Texte à lire -

========

Selon la télévision publique algérienne, citant de "hauts responsables militaires", les preneurs d'otages étaient de "nationalité libyenne, néerlandaise, tunisienne, syrienne, égyptienne, malienne, yéménite et canadienne".
Hollande : "les réponses" les "plus adaptées"
Alors que des pays occidentaux se sont inquiétés de l'opération algérienne, le président français François Hollande a estimé que l'Algérie avait eu "les réponses" les "plus adaptées" car "il ne pouvait y avoir de négociation" avec les preneurs d'otages.
Samedi, le président américain Barack Obama, s'exprimant pour la première fois depuis le début de cette crise, a estimé que les "terroristes" islamistes étaient les responsables de la mort des otages. "La responsabilité de cette tragédie revient aux terroristes qui en sont à l'origine, et les Etats-Unis condamnent leurs actions de la façon la plus forte", a estimé M. Obama.
Les ravisseurs avaient affirmé que leur prise d'otages avait été menée notamment en représailles à l'intervention militaire française au Mali qui a bénéficié d'un soutien logistique d'Alger.

========

Données -
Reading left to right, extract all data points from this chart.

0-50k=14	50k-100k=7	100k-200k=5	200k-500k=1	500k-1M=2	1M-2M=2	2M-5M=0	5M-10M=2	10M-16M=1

========

Liste des consignes -
a) D'après le texte à lire, pourquoi François Hollande juge-t-il que l'Algérie a apporté les réponses les plus adaptées ? Répondez en une à trois phrases.
b) Répondez aux questions suivantes à partir du texte à lire.
(i) Qui la télévision publique algérienne cite-t-elle au sujet de la nationalité des preneurs d'otages ?
(ii) Quel jour Barack Obama s'est-il exprimé pour la première fois depuis le début de la crise ?
(iii) Quel type de soutien Alger a-t-il apporté à l'intervention militaire française au Mali ?
c) Poursuivez l'article sur la prise d'otages à partir de sa dernière phrase.

Corrigé de l'exercice -
a) François Hollande estime que l'Algérie a eu les réponses les plus adaptées parce qu'il ne pouvait y avoir de négociation avec les preneurs d'otages.

b)
(i) Elle cite de « hauts responsables militaires ».
(ii) Il s'est exprimé samedi.
(iii) Alger a apporté un soutien logistique.

c)
L'assaut final, qui a mis fin à l'une des plus spectaculaires prises d'otages internationales des 10 dernières années, a été donné en milieu de matinée. "L'armée a abattu 11 terroristes et le groupe terroriste a assassiné sept otages étrangers", a précisé la télévision d'Etat.
Un Français parmi les victimes
Parmi les otages confirmés morts jusqu'à vendredi par leurs pays figurent notamment des ressortissants de France, des Etats-Unis, de Roumanie et de Grande-Bretagne.
Londres a indiqué que six Britanniques étaient morts ou portés disparus, alors que le groupe pétrolier norvégien Statoil, qui gère le site d'In Amenas avec le Britannique BP et l'Algérien Sonatrach, a fait état de cinq Norvégiens manquants.
Dix Japonais étaient toujours portés manquants plusieurs heures après l'assaut final, a annoncé dimanche leur employeur nippon.
La chaîne américaine NBC a indiqué que le sort de deux Américains restait inconnu.
Des terroristes venus du Niger ?
D'après des "sources jihadistes" citées par l'agence mauritanienne ANI, le commando était dirigé par Abdelrahmane, dit "le Nigérien", et était composé d'une quarantaine de personnes venues du Niger.
Selon ces sources, Belmokhtar proposait à Paris et Alger de négocier pour "l'arrêt de la guerre livrée par la France" au Mali. Il voulait aussi "échanger les otages américains" contre l'Egyptien Omar Abdel-Rahman et la Pakistanaise Aafia Siddiqui, emprisonnés aux Etats-Unis pour terrorisme.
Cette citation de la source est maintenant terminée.